Before and after images:
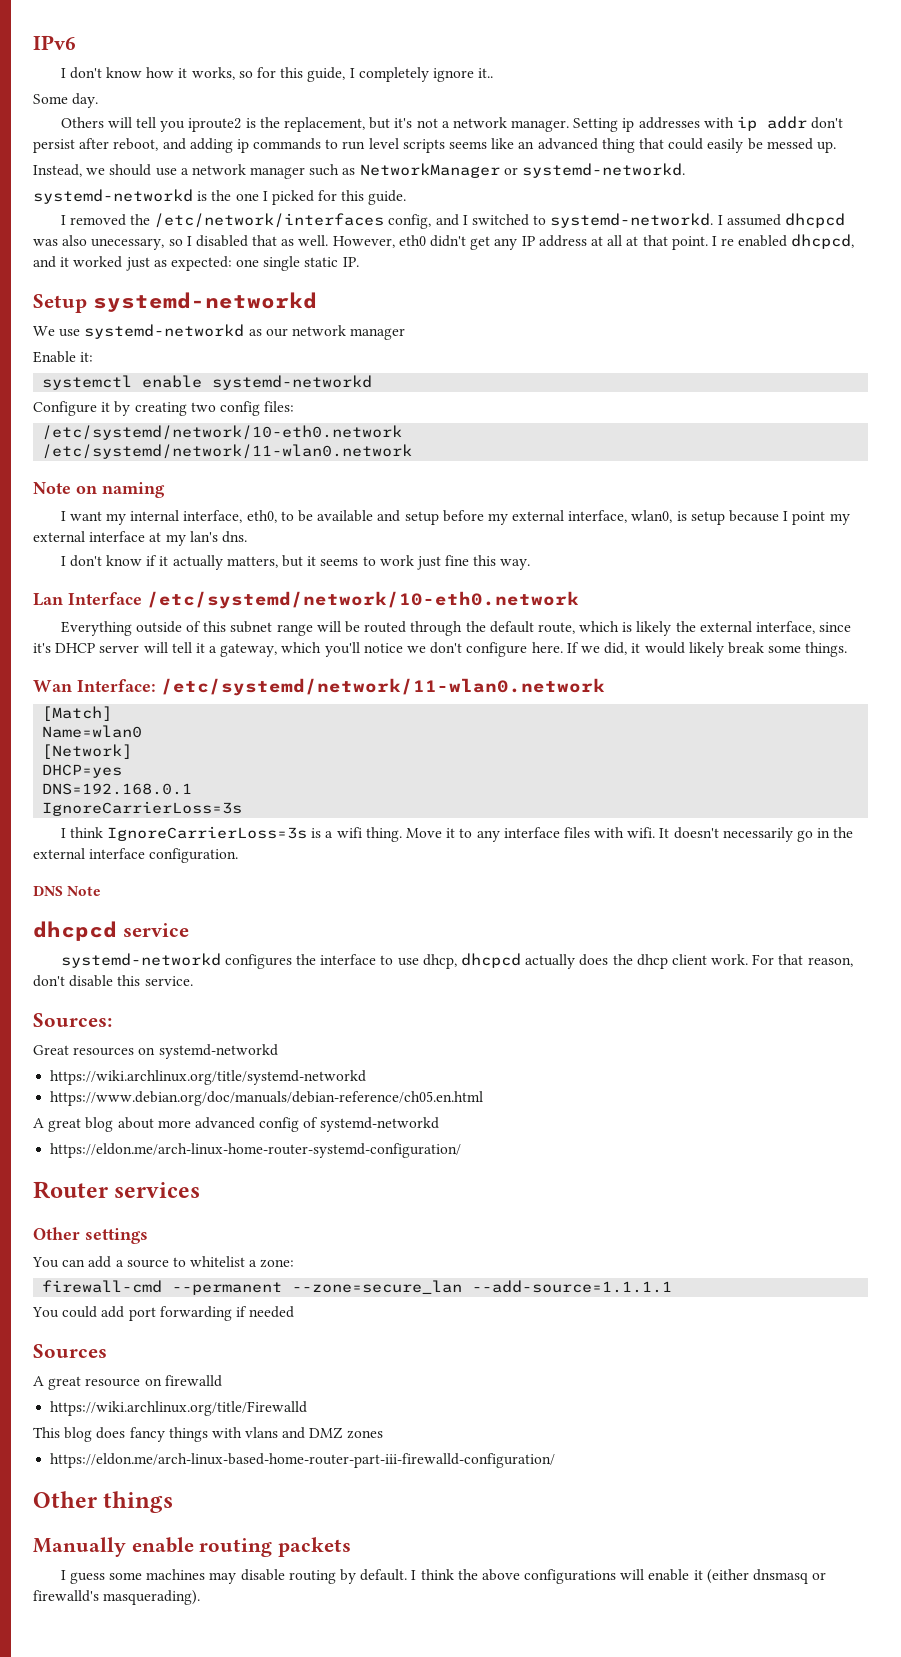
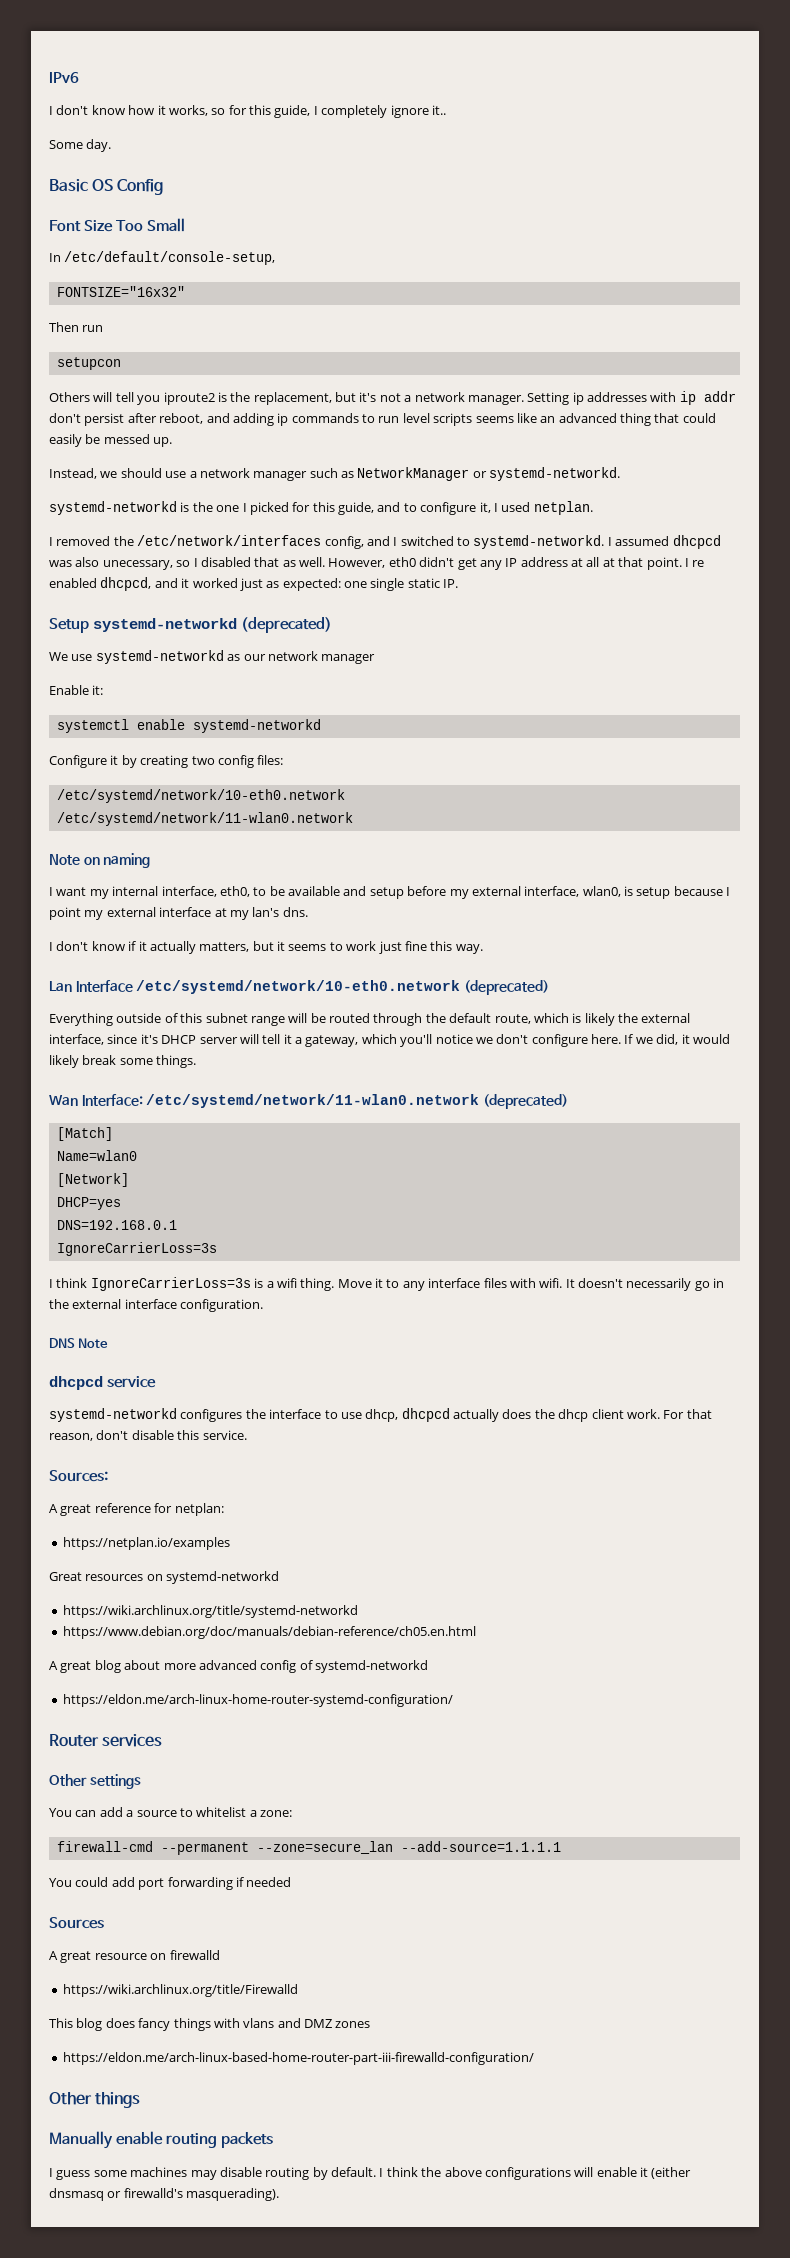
(99, 100) none -> [49,179,164,195] [49,218,185,232] [49,251,276,265] [56,286,185,297] [49,322,104,332] [56,357,121,370] // Basic OS Config // Font Size Too Small // In /etc/default/console-setup, // FONTSIZE="16x32" // Then run // setupcon
[368,190,407,205] guide. -> [338,501,593,515] guide, and to configure it, I used netplan.
(317, 302) none -> [240,617,332,633] (deprecated)
(579, 600) none -> [463,980,549,995] (deprecated)
(605, 687) none -> [482,1094,568,1109] (deprecated)
(112, 1020) none -> [49,1503,224,1516] [62,1537,230,1550] // A great reference for netplan: // https://netplan.io/examples

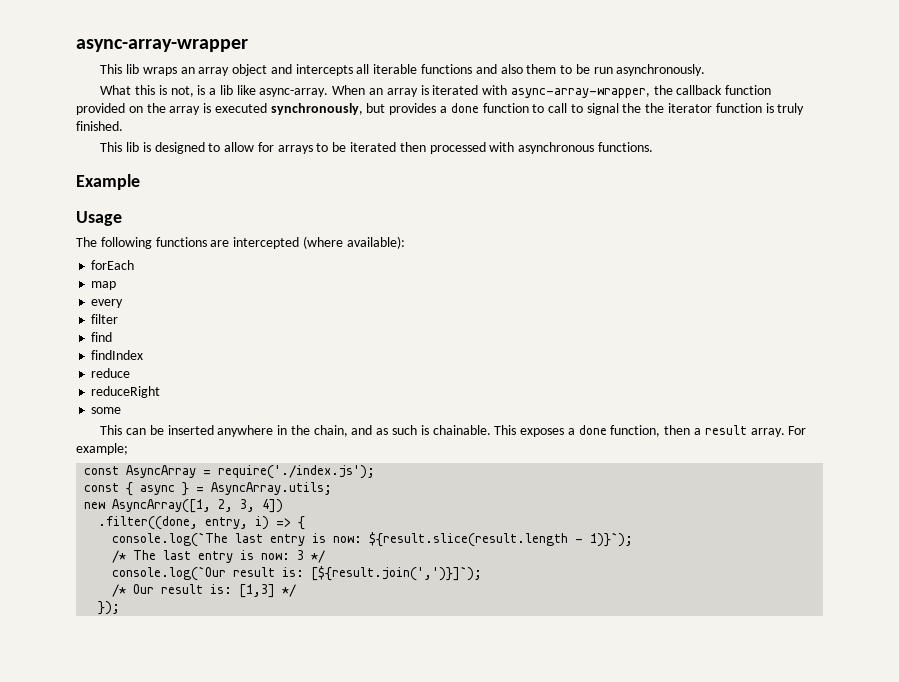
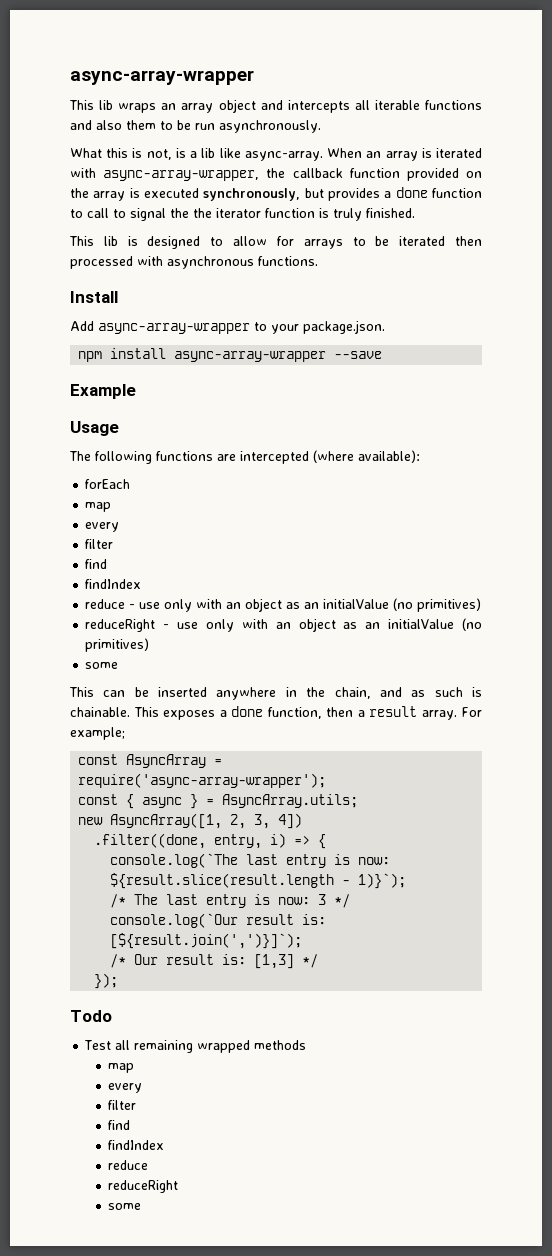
(653, 147) none -> [70,291,118,303] [70,320,385,334] [78,348,383,362] // Install // Add async-array-wrapper to your package.json. // npm install async-array-wrapper --save
[91,386,161,398] // reduceRight -> [129,598,482,612] [85,618,483,632] [85,638,150,652] - use only with an object as an initialValue (no primitives) // reduceRight - use only with an object as an initialValue (no primitives)
[218,465,376,479] require('./index.js'); -> [78,773,327,788] require('async-array-wrapper');
(121, 608) none -> [70,1010,112,1022] [84,1040,307,1053] [108,1063,135,1073] [108,1083,143,1093] [108,1100,137,1110] [108,1120,131,1130] [108,1140,165,1150] [108,1160,149,1170] [108,1180,179,1193] [108,1203,142,1210] // Todo // Test all remaining wrapped methods // map // every // filter // find // findIndex // reduce // reduceRight // some

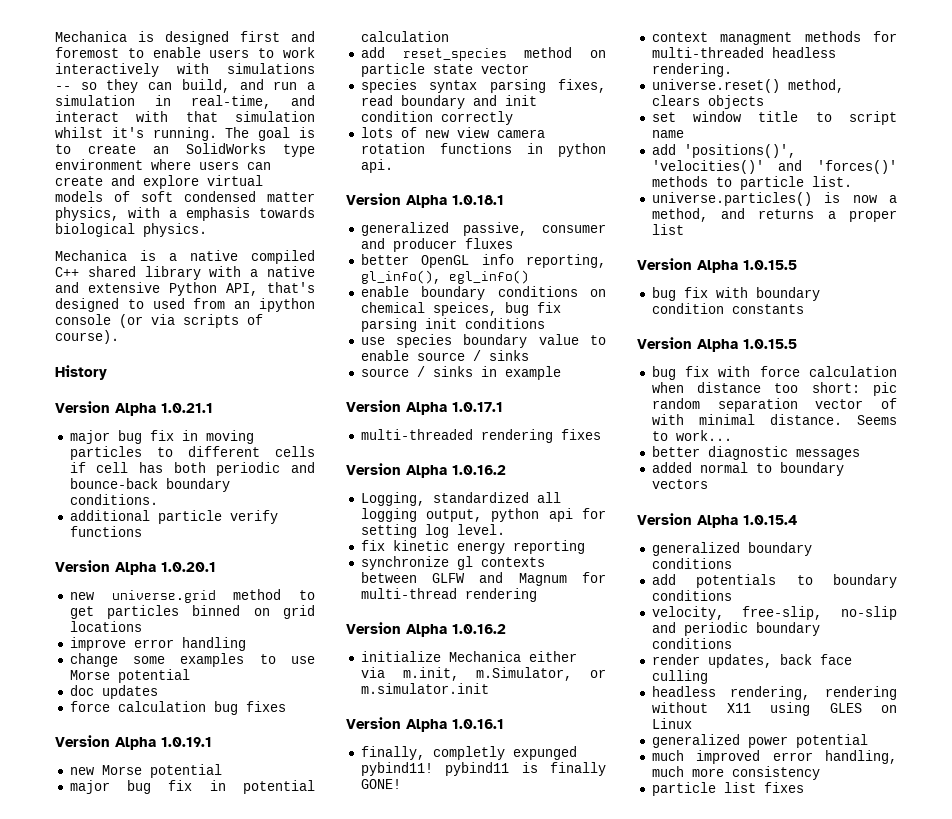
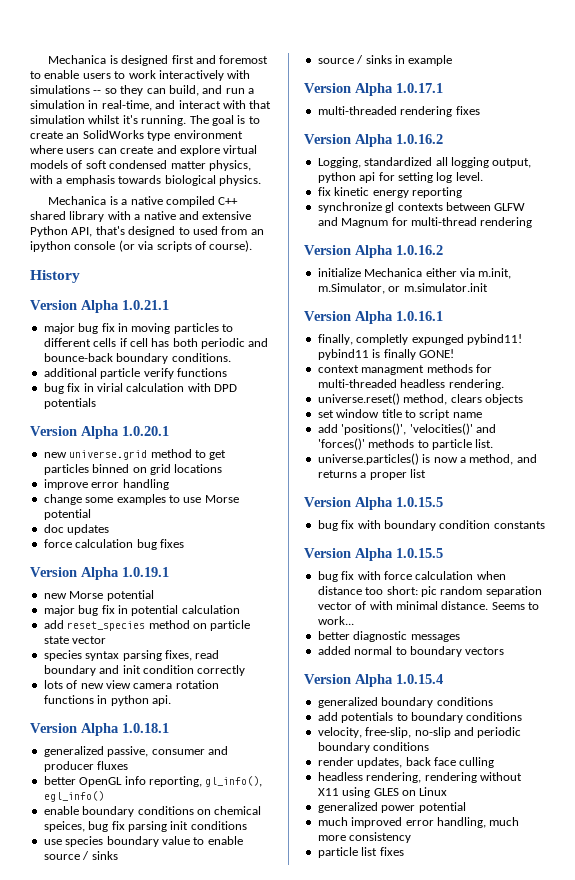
(142, 531) none -> [43,383,237,394] [43,398,96,409] // bug fix in virial calculation with DPD potentials

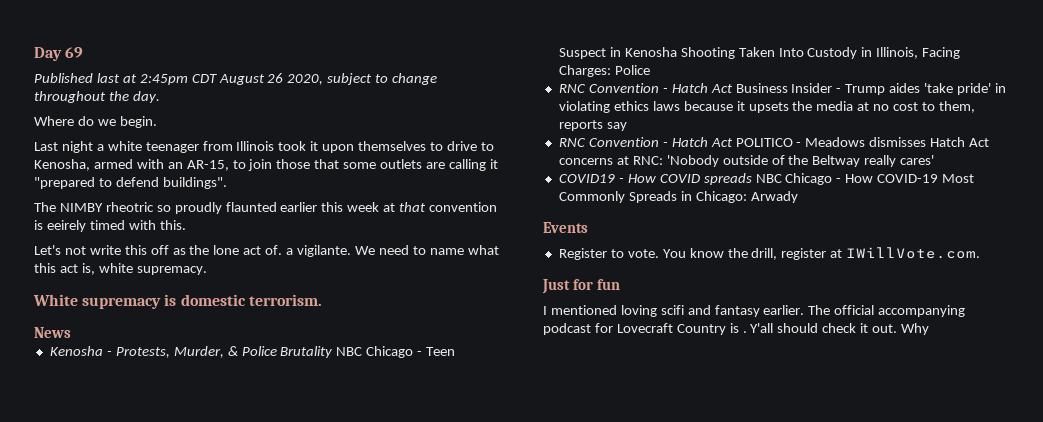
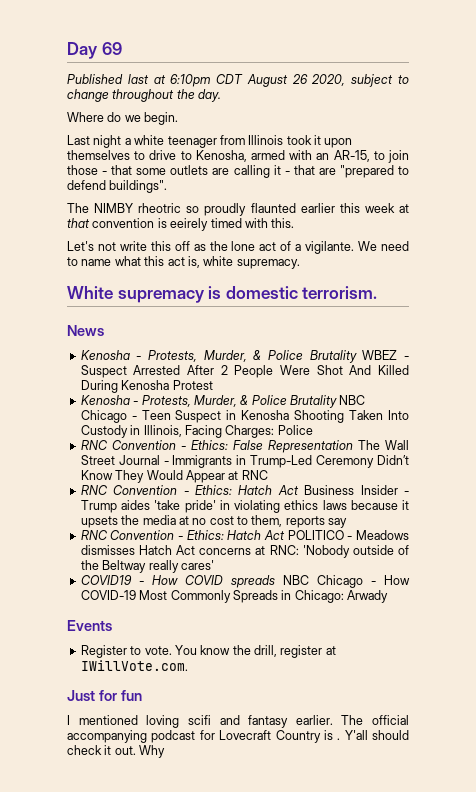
[139,74,188,85] 2:45pm -> [170,74,212,87] 6:10pm
(311, 164) none -> [102,171,108,175] -
(498, 164) none -> [284,165,336,175] - that are
[265,245,283,255] of. -> [280,241,292,251] of
(71, 332) none -> [80,350,409,363] [80,365,409,378] [80,380,213,393] // Kenosha - Protests, Murder, & Police Brutality WBEZ - Suspect Arrested After 2 People Were Shot And Killed During Kenosha Protest
(668, 90) none -> [190,440,409,453] [80,455,409,468] [80,470,268,483] [80,485,232,495] Ethics: False Representation The Wall Street Journal - Immigrants in Trump-Led Ceremony Didn’t Know They Would Appear at RNC // RNC Convention - Ethics:
(668, 144) none -> [186,530,224,540] Ethics:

= Assignment =
Here the output must be the lines above from the line with "(498, 164) none" to the line with "(71, 332) none", both included, duplicated word for word and nothing else.

= Expected answer =
(498, 164) none -> [284,165,336,175] - that are
[265,245,283,255] of. -> [280,241,292,251] of
(71, 332) none -> [80,350,409,363] [80,365,409,378] [80,380,213,393] // Kenosha - Protests, Murder, & Police Brutality WBEZ - Suspect Arrested After 2 People Were Shot And Killed During Kenosha Protest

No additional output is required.